Enfin, le chœur de la Scala, préparé par Alberto Malazzi qui avait la veille donné à l’opéra dans La Forza del Destino une incroyable preuve de sa supériorité dans ce répertoire confirme ici combien il est irremplaçable : la clarté de la diction et le ciselé des mots sont stupéfiants, et on ne sait qu’admirer, le contrôle du volume, la souplesse, l’adaptabilité aux rythmes, le travail d’écoute de l’orchestre et des solistes. Unique.
C’est un programme presque surprenant pour un concert de Noël, pour lequel on peut imaginer offrir des œuvres plus brillantes. Mais en même temps, il permet d’aborder Rossini d’une autre manière, et avec une autre écoute. Il y a chez Rossini répétons-le, une incroyable liberté de création : Rossini s’est toujours tout permis, sans une once de repentir. Déjà le compositeur d’opéras se permettait des hardiesses presque inimaginables, grâce à son sens de l’orchestration, sa souplesse, son imagination, sa fantaisie et évidemment son génie. On reste assez stupéfait d’entendre par exemple Eduardo e Cristina sonner comme une œuvre originale alors que l’opéra n’est fait que de pièces rapportées et recontextualisées qui lui donnent la couleur du neuf.

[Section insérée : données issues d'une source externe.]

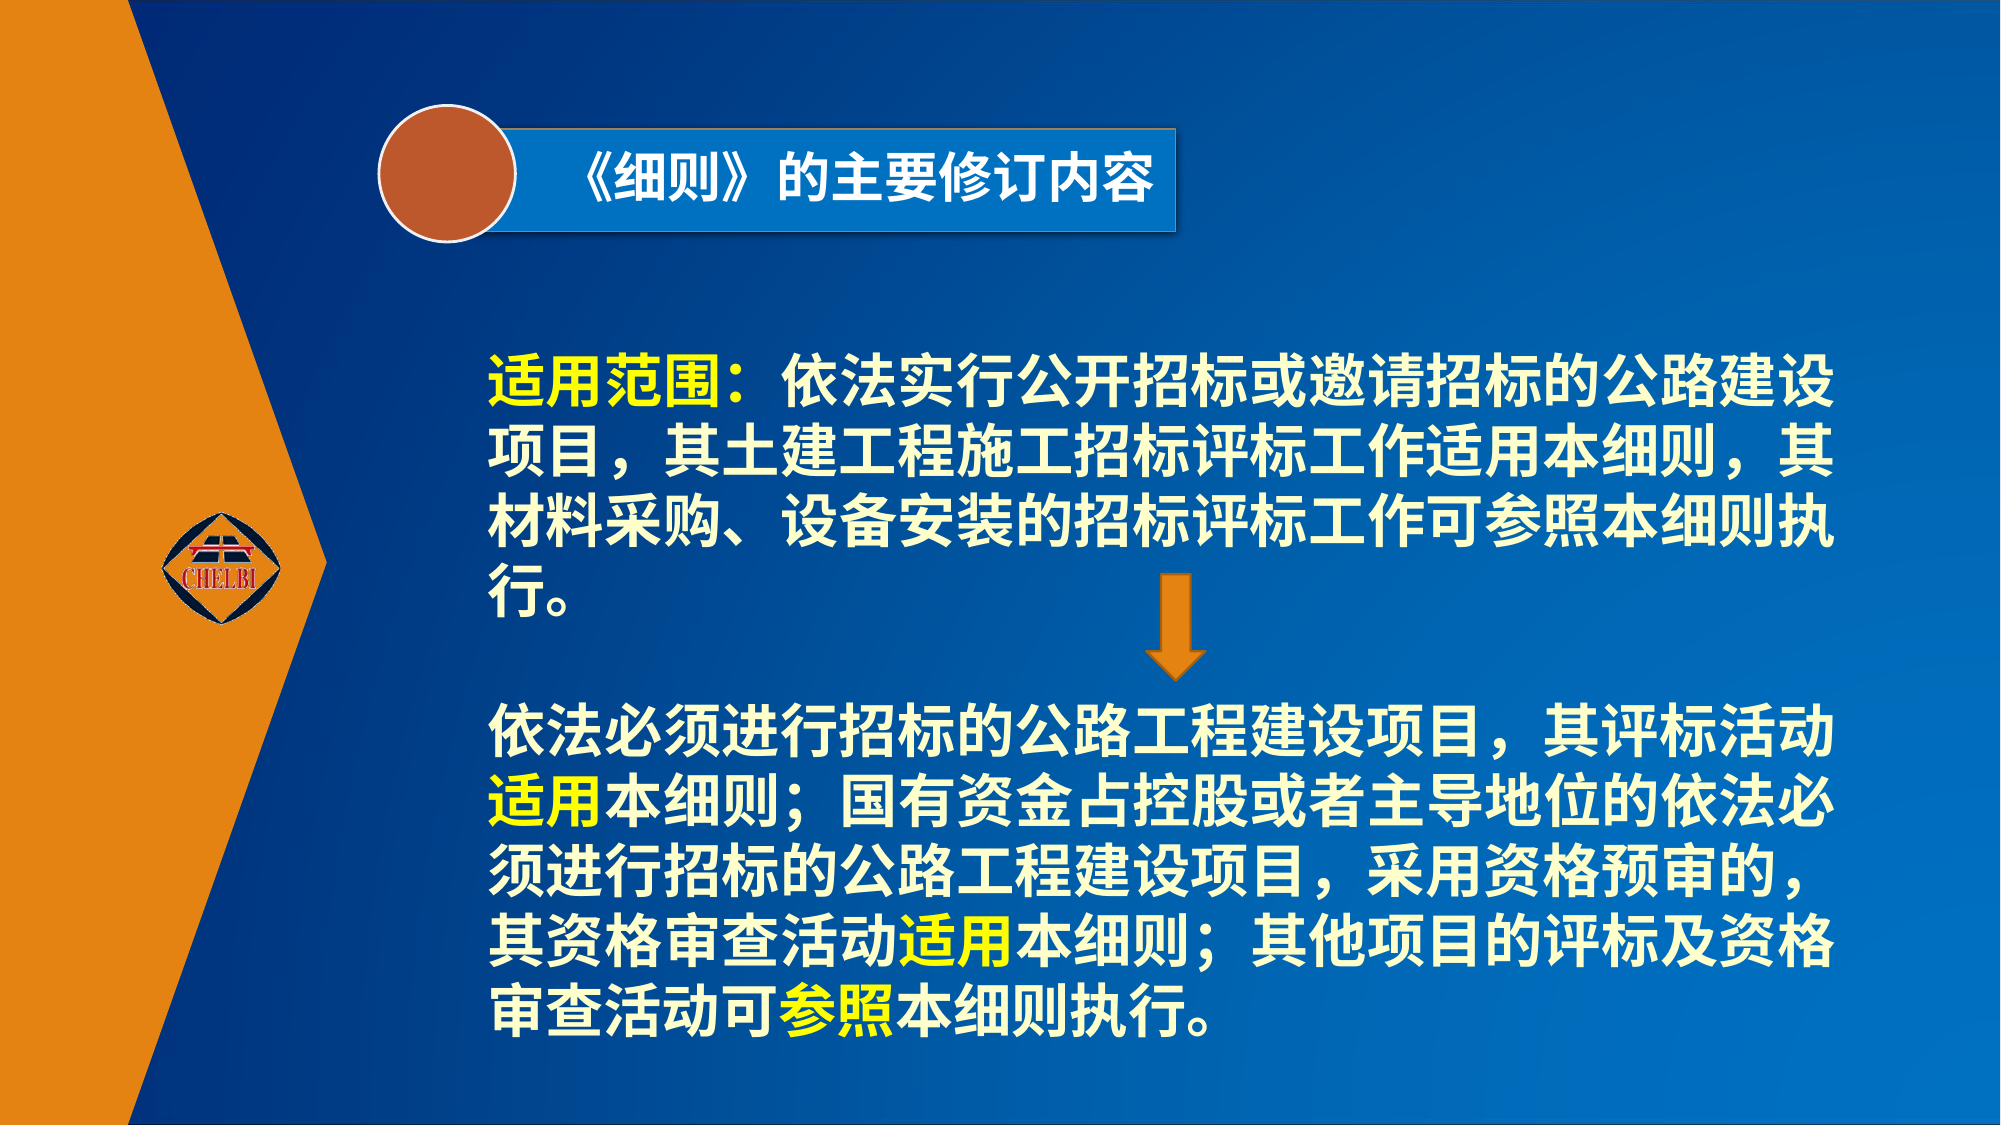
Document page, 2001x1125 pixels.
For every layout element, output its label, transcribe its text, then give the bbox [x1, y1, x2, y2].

text_box [1145, 572, 1207, 682]
picture [129, 0, 2001, 1125]
text_box 适用范围：依法实行公开招标或邀请招标的公路建设项目，其土建工程施工招标评标工作适用本细则，其材料采购、设备安装的招标评标工作可参照本细则执行。 依法必须进行招标的公路工程建设项目，其评标活动适用本细则；国有资金占控股或者主导地位的依法必须进行招标的公路工程建设项目，采用资格预审的，其资格审查活动适用本细则；其他项目的评标及资格审查活动可参照本细则执行。 [472, 337, 1851, 1052]
text_box [377, 103, 517, 244]
text_box 《细则》的主要修订内容 [487, 128, 1176, 232]
picture [161, 509, 281, 628]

Avec La petite messe solennelle il écrit en fait deux œuvres, d’ailleurs contenues toutes deux dans ce titre qui est au bout du compte syncrétique. La version privée avec ses deux pianos et son harmonium et celle pour orchestre, chacune avec des qualités propres et des visées propres et chacune avec des hardiesses nouvelles. Parce qu’elle est plus neuve par son propos et son idée, la version première « petite » apparaît plus séduisante, et parce qu’elle semble plus traditionnelle et conforme par les masses qu’elle implique, la version pour orchestre « solennelle » souffre aujourd’hui de certaines réserves critiques, or chacune est une mine de trouvailles à tous niveaux et ce soir Daniele Gatti a défendu un Rossini intime, sensible, bien plus personnel et pudique, cherchant à révéler les secrets d’une orchestration pointilleuse, complexe, précise et surtout du tissage entre les voix et les instruments rendant évident dans cette exécution splendide le legs du génie. Une redécouverte.